Я этим не горжусь, честно вам скажу. Но дело есть дело, и иных способов его разрешить я тогда не выдумал. В сердцах, как последний довод, я им ляпнул тогда что-то вроде того, что храм в случае неповиновения и вовсе дотла сожгут… И об этих самых словах я по сей день жалею более всего прочего. Потому как настоятель решил, что лучше уж он сделает это со своей любимой святыней сам.
Я до сих пор не пойму, чем вообще он тогда думал.
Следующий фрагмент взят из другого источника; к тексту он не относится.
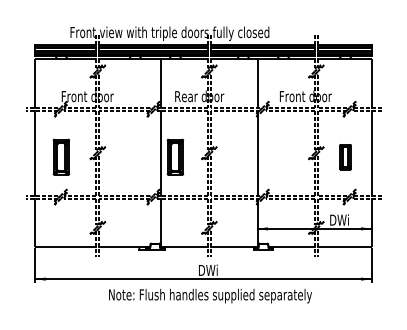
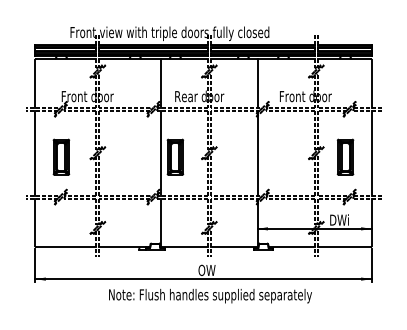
part at (345, 157) size: 13x27 px -> 19x38 px
text at (207, 269): DWi -> OW
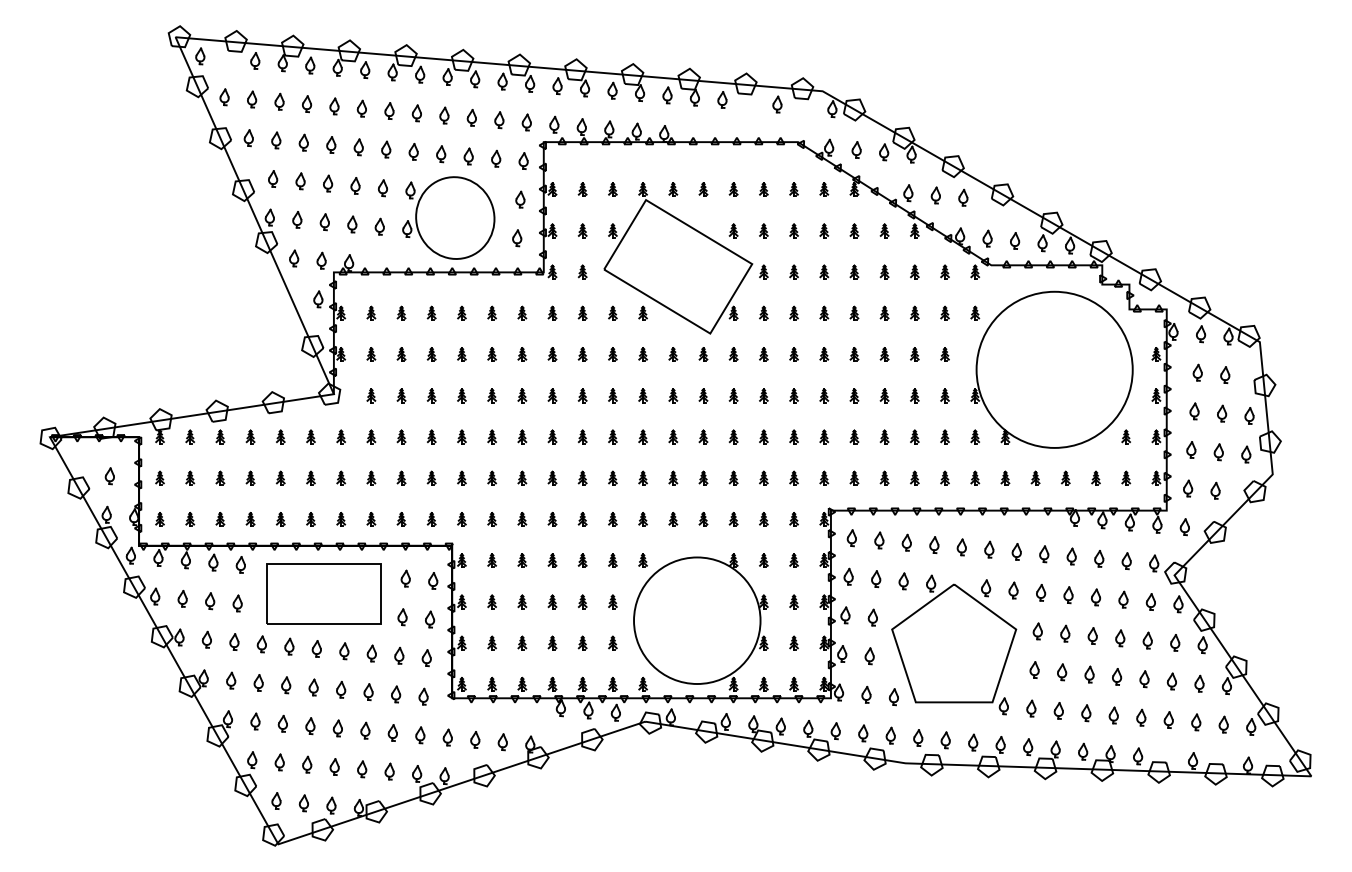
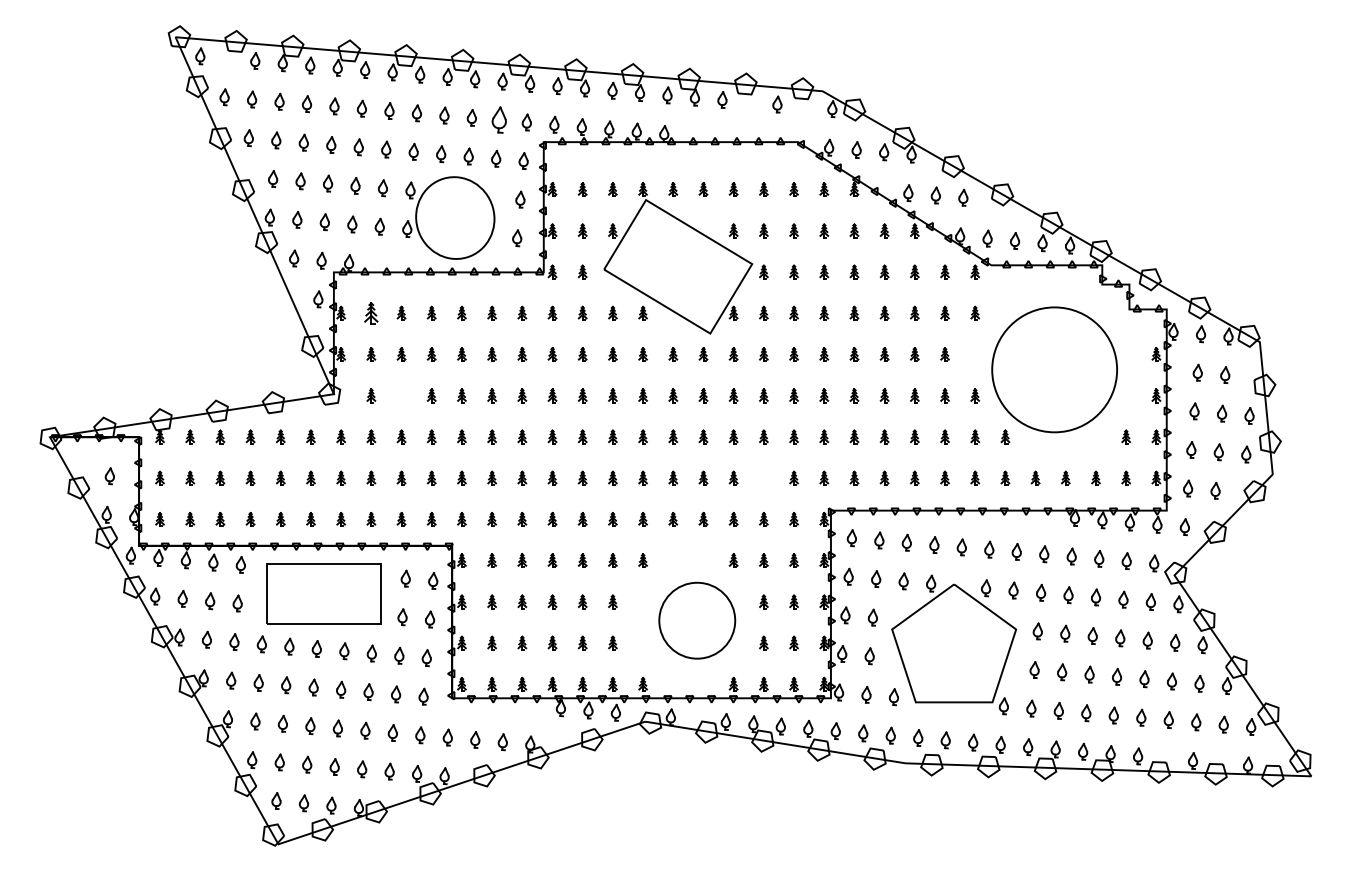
part at (499, 120) size: 11x19 px -> 16x28 px
part at (371, 312) size: 11x16 px -> 15x23 px
circle at (1054, 369) diameter: 156 px -> 125 px
part at (401, 395): present -> none
part at (763, 477): present -> none
circle at (697, 620) diameter: 127 px -> 76 px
Я всякое об эотасианцах слышал, да даже сам их знал, но чтоб кто из них, да еще и настоятель, выдумал учинить такое… Бред бредом, казалось бы. Ну и все ж.
Ближе к вечеру третьего дня, когда деревенские начали расползаться по домам, я решил наведаться к церковникам вновь. Хотел, наверное, извиниться, попытаться потолковать снова… И в храм меня даже пустили. Только вот Каина нигде не было. По крайней мере, в наземной части постройки.